WHAT THE EXERCISE ASKS:
Write the next part of the MongoDB thread on counting answers in nested arrays, picking up after its last sentence.

PASSAGE:
In the situation where there is an array nested within an array, how would I count the number of a specific value? For example, I want to count the number of "answers" in the document below. query should return that there are 2 apples and 1 banana.
{
"_id" : ObjectId("52c1d909fc7fc68ddd999a73"),
"name" : "Some survey",
"questions" : [
{
"_id" : ObjectId("52c1e250fc7fc68ddd999a75"),
"answers" :
[
{
"userId" : "some GUIDs",
"answer" : "apple"
},
{
"userId" : "some GUID",
"answer" : "apple"
},
{
"userId" : "some GUID",
"answer" : "banana"
}
],
"questionText" : "blah blah blah...",
"questionType" : "multiple choice"
}
]
}
There are a few ways to approach this depending on how much data you need to process. You could use the Aggregation Framework in MongoDB 2.2+, or possibly Map/Reduce. See Aggregation Commands Comparison for a summary of the features and limitations.
Here's an example using the Aggregation Framework:
db.fruit.aggregate(
// Limit matching documents (can take advantage of index)
{ $match: {
"_id" : ObjectId("52c1d909fc7fc68ddd999a73")
}},
// Unpack the question & answer arrays
{ $unwind: "$questions" },
{ $unwind: "$questions.answers" },
// Group by the answer values
{ $group: {
_id: "$questions.answers.answer",
count: { $sum: 1 }
}}
)
For your sample document this returns:
{
"result" : [
{
"_id" : "banana",
"count" : 1
},
{
"_id" : "apple",
"count" : 2
}
],
"ok" : 1
}
Here is one way to skin your cat using the aggregate framework. Once you learn it you can do a lot of good stuff with you data.

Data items
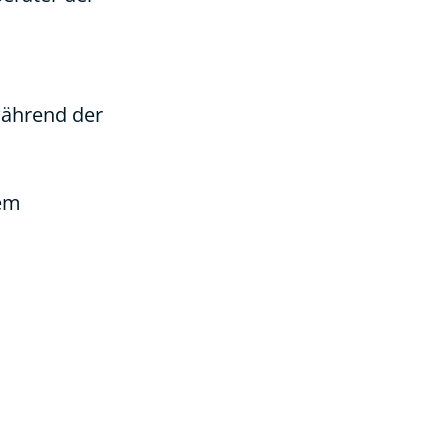
 während der
nem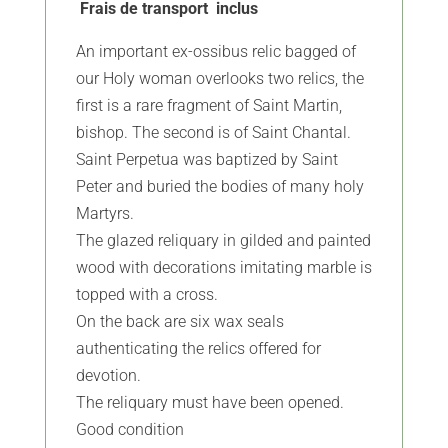
Frais de transport inclus
An important ex-ossibus relic bagged of
our Holy woman overlooks two relics, the
first is a rare fragment of Saint Martin,
bishop. The second is of Saint Chantal.
Saint Perpetua was baptized by Saint
Peter and buried the bodies of many holy
Martyrs.
The glazed reliquary in gilded and painted
wood with decorations imitating marble is
topped with a cross.
On the back are six wax seals
authenticating the relics offered for
devotion.
The reliquary must have been opened.
Good condition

ANSWER SPACE:
db.so.aggregate([{$unwind:"$questions"}, {$unwind:"$questions.answers"}, {$group:{_id:"$questions.answers.answer", fruit_count:{$sum:1}}}])
Gives me this:
{
"result" : [
{
"_id" : "banana",
"fruit_count" : 1
},
{
"_id" : "apple",
"fruit_count" : 2
}
],
"ok" : 1
To be doubly sure, I added this doc:
db.so.insert({
"_id" : ObjectId("52c1d909fc7fc68ddd999a75"),
"name" : "Some survey",
"questions" : [
{
"_id" : ObjectId("52c1e250fc7fc68ddd999a75"),
"answers" :
[
{
"userId" : "some GUIDs",
"answer" : "orange"
},
{
"userId" : "some GUID",
"answer" : "orange"
},
{
"userId" : "some GUID",
"answer" : "banana"
}
],
"questionText" : "blah blah blah...",
"questionType" : "multiple choice"
}
]
})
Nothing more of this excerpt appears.